[Saved entries]
---------------

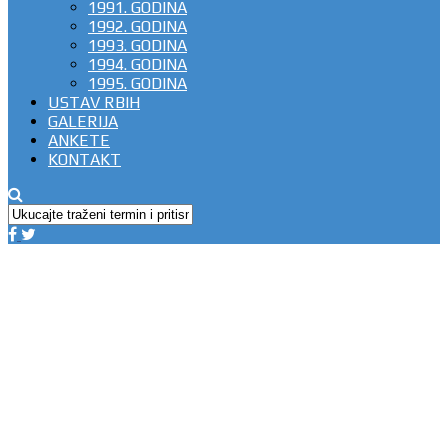
1991. GODINA
1992. GODINA
1993. GODINA
1994. GODINA
1995. GODINA
USTAV RBIH
GALERIJA
ANKETE
KONTAKT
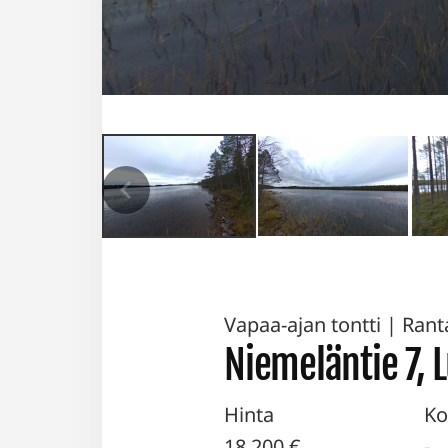
Vapaa-ajan tontti
|
Ranta
Niemeläntie 7, 
Hinta
Ko
18 200 €
-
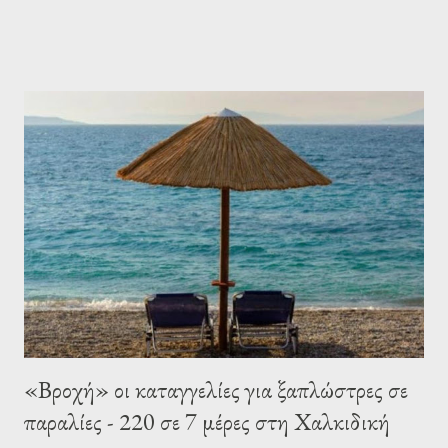
πλατεία της Χανιώτης αλλά με μια ιδιαιτερότητα αφού πρόκειται
για ένα ιχ διερχόμενο και ένα τηλεκατευθυνόμενο αυτοκινητάκι με
οδηγό ένα τρίχρονο παιδάκι το οποίο πήγε και σφηνώθηκε στην
πίσω ρόδα του οχήματος... Σε δευτερόλεπτα ήμουν στο σημείο
έπειτα απο κλήση που δέχτηκα και ευτυχώς το παιδάκι εκτός
απο φοβισμένο δεν έχει την παραμικρή γρατζουνιά και η οδηγός
του οχήματος εξακολουθεί να είναι ακόμη σε κατάσταση σοκ...
Μιλάμε ξεκάθαρα για τύχη όλων των εμπλεκομένων διότι για λίγα
εκατοστά δεν βρέθηκε και το ίδιο το παιδάκι κάτω από τις ρόδες
του οχήματος παρά μόνο το παιχνίδι του... Δεν ξέρω τι να
σχολιάσω γιατί η πρώτη εικόνα με σ...
«Βροχή» οι καταγγελίες για ξαπλώστρες σε
παραλίες - 220 σε 7 μέρες στη Χαλκιδική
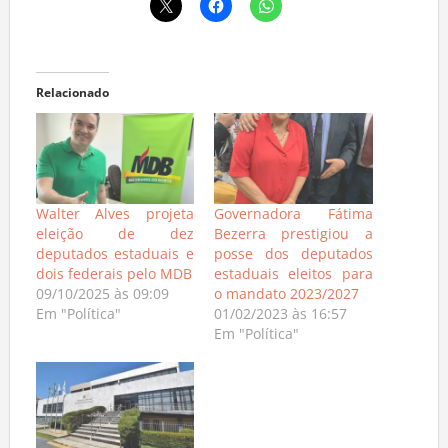
Relacionado
Walter Alves projeta
Governadora Fátima
eleição de dez
Bezerra prestigiou a
deputados estaduais e
posse dos deputados
dois federais pelo MDB
estaduais eleitos para
09/10/2025 às 09:09
o mandato 2023/2027
Em "Política"
01/02/2023 às 16:57
Em "Política"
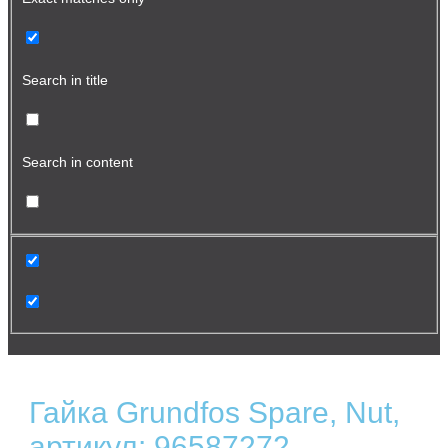
Search in title
Search in content
Гайка Grundfos Spare, Nut,
артикул: 96587272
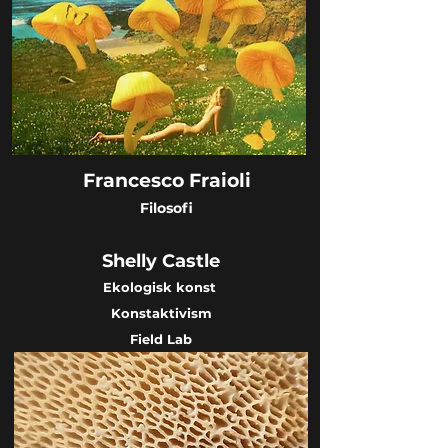
Francesco Fraioli
Filosofi
Shelly Castle
Ekologisk konst
Konstaktivism
Fie
ld Lab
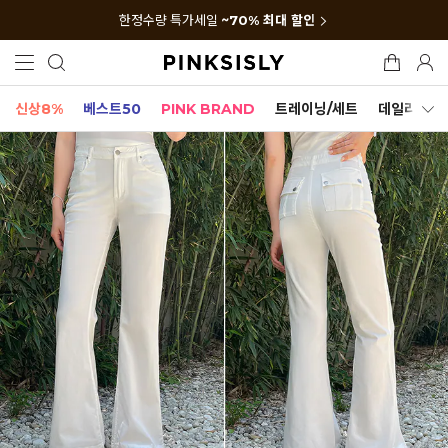
한정수량 특가세일
~70% 최대 할인
신상8%
베스트50
PINK BRAND
트레이닝/세트
데일리세트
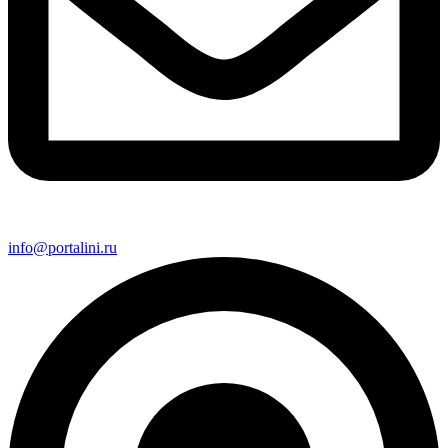
info@portalini.ru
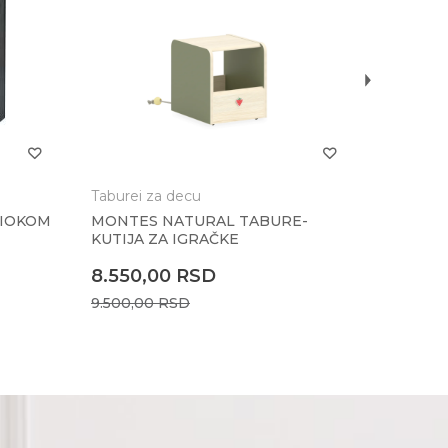
16.650
18.500,
Taburei za decu
FIOKOM
MONTES NATURAL TABURE-
KUTIJA ZA IGRAČKE
8.550,00
RSD
9.500,00
RSD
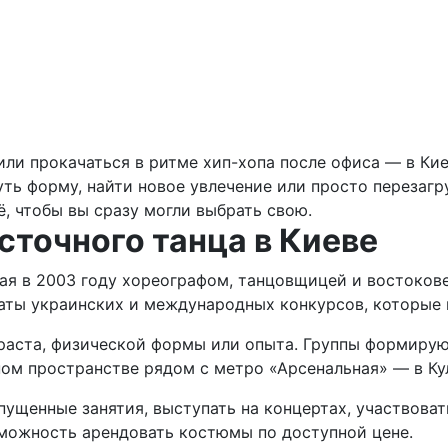
или прокачаться в ритме хип-хопа после офиса — в Кие
уть форму, найти новое увлечение или просто перезагр
, чтобы вы сразу могли выбрать свою.
сточного танца в Киеве
нная в 2003 году хореографом, танцовщицей и востоко
ты украинских и международных конкурсов, которые н
аста, физической формы или опыта. Группы формируют
ном пространстве рядом с метро «Арсенальная» — в Ку
щенные занятия, выступать на концертах, участвовать
зможность арендовать костюмы по доступной цене.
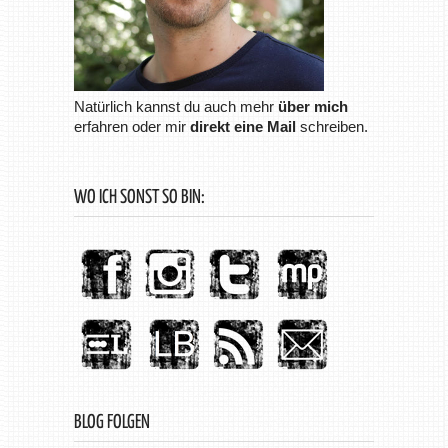
Natürlich kannst du auch mehr
über mich
erfahren oder mir
direkt eine Mail
schreiben.
WO ICH SONST SO BIN:
BLOG FOLGEN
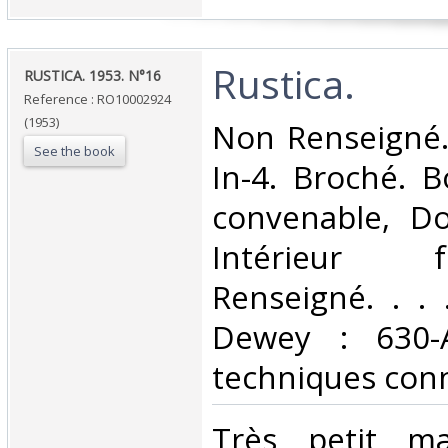
‎Rustica.‎
‎RUSTICA. 1953. N°16‎
Reference : RO10002924
(1953)
‎Non Renseigné.
See the book
In-4. Broché. B
convenable, Dos
Intérieur 
Renseigné. . . .
Dewey : 630-A
techniques conn
‎Très petit m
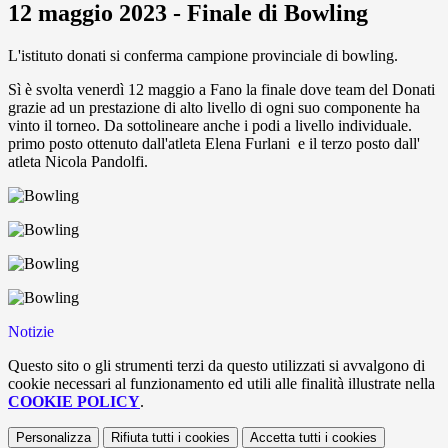
12 maggio 2023 - Finale di Bowling
L'istituto donati si conferma campione provinciale di bowling.
Sì è svolta venerdì 12 maggio a Fano la finale dove team del Donati
grazie ad un prestazione di alto livello di ogni suo componente ha
vinto il torneo. Da sottolineare anche i podi a livello individuale.
primo posto ottenuto dall'atleta Elena Furlani e il terzo posto dall'
atleta Nicola Pandolfi.
Notizie
Questo sito o gli strumenti terzi da questo utilizzati si avvalgono di
cookie necessari al funzionamento ed utili alle finalità illustrate nella
COOKIE POLICY
.
Personalizza
Rifiuta tutti
i cookies
Accetta tutti
i cookies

---------------

**Your task**
Omitting the images, transcribe every record exactly.

**Task response**
1991. GODINA
1992. GODINA
1993. GODINA
1994. GODINA
1995. GODINA
USTAV RBIH
GALERIJA
ANKETE
KONTAKT
Vapaa-ajan tontti
|
Ranta
Niemeläntie 7, 
Hinta
Ko
18 200 €
-
πλατεία της Χανιώτης αλλά με μια ιδιαιτερότητα αφού πρόκειται
για ένα ιχ διερχόμενο και ένα τηλεκατευθυνόμενο αυτοκινητάκι με
οδηγό ένα τρίχρονο παιδάκι το οποίο πήγε και σφηνώθηκε στην
πίσω ρόδα του οχήματος... Σε δευτερόλεπτα ήμουν στο σημείο
έπειτα απο κλήση που δέχτηκα και ευτυχώς το παιδάκι εκτός
απο φοβισμένο δεν έχει την παραμικρή γρατζουνιά και η οδηγός
του οχήματος εξακολουθεί να είναι ακόμη σε κατάσταση σοκ...
Μιλάμε ξεκάθαρα για τύχη όλων των εμπλεκομένων διότι για λίγα
εκατοστά δεν βρέθηκε και το ίδιο το παιδάκι κάτω από τις ρόδες
του οχήματος παρά μόνο το παιχνίδι του... Δεν ξέρω τι να
σχολιάσω γιατί η πρώτη εικόνα με σ...
«Βροχή» οι καταγγελίες για ξαπλώστρες σε
παραλίες - 220 σε 7 μέρες στη Χαλκιδική
Relacionado
Walter Alves projeta
Governadora Fátima
eleição de dez
Bezerra prestigiou a
deputados estaduais e
posse dos deputados
dois federais pelo MDB
estaduais eleitos para
09/10/2025 às 09:09
o mandato 2023/2027
Em "Política"
01/02/2023 às 16:57
Em "Política"
Search in title
Search in content
Гайка Grundfos Spare, Nut,
артикул: 96587272
Francesco Fraioli
Filosofi
Shelly Castle
Ekologisk konst
Konstaktivism
Fie
ld Lab
한정수량 특가세일
~70% 최대 할인
신상8%
베스트50
PINK BRAND
트레이닝/세트
데일리세트
info@portalini.ru
16.650
18.500,
Taburei za decu
FIOKOM
MONTES NATURAL TABURE-
KUTIJA ZA IGRAČKE
8.550,00
RSD
9.500,00
RSD
или прокачаться в ритме хип-хопа после офиса — в Кие
уть форму, найти новое увлечение или просто перезагр
, чтобы вы сразу могли выбрать свою.
сточного танца в Киеве
нная в 2003 году хореографом, танцовщицей и востоко
ты украинских и международных конкурсов, которые н
аста, физической формы или опыта. Группы формируют
ном пространстве рядом с метро «Арсенальная» — в Ку
щенные занятия, выступать на концертах, участвовать
зможность арендовать костюмы по доступной цене.
Natürlich kannst du auch mehr
über mich
erfahren oder mir
direkt eine Mail
schreiben.
WO ICH SONST SO BIN:
BLOG FOLGEN
‎Rustica.‎
‎RUSTICA. 1953. N°16‎
Reference : RO10002924
(1953)
‎Non Renseigné.
See the book
In-4. Broché. B
convenable, Dos
Intérieur 
Renseigné. . . .
Dewey : 630-A
techniques conn
‎Très petit m
12 maggio 2023 - Finale di Bowling
L'istituto donati si conferma campione provinciale di bowling.
Sì è svolta venerdì 12 maggio a Fano la finale dove team del Donati
grazie ad un prestazione di alto livello di ogni suo componente ha
vinto il torneo. Da sottolineare anche i podi a livello individuale.
primo posto ottenuto dall'atleta Elena Furlani e il terzo posto dall'
atleta Nicola Pandolfi.
Notizie
Questo sito o gli strumenti terzi da questo utilizzati si avvalgono di
cookie necessari al funzionamento ed utili alle finalità illustrate nella
COOKIE POLICY
.
Personalizza
Rifiuta tutti
i cookies
Accetta tutti
i cookies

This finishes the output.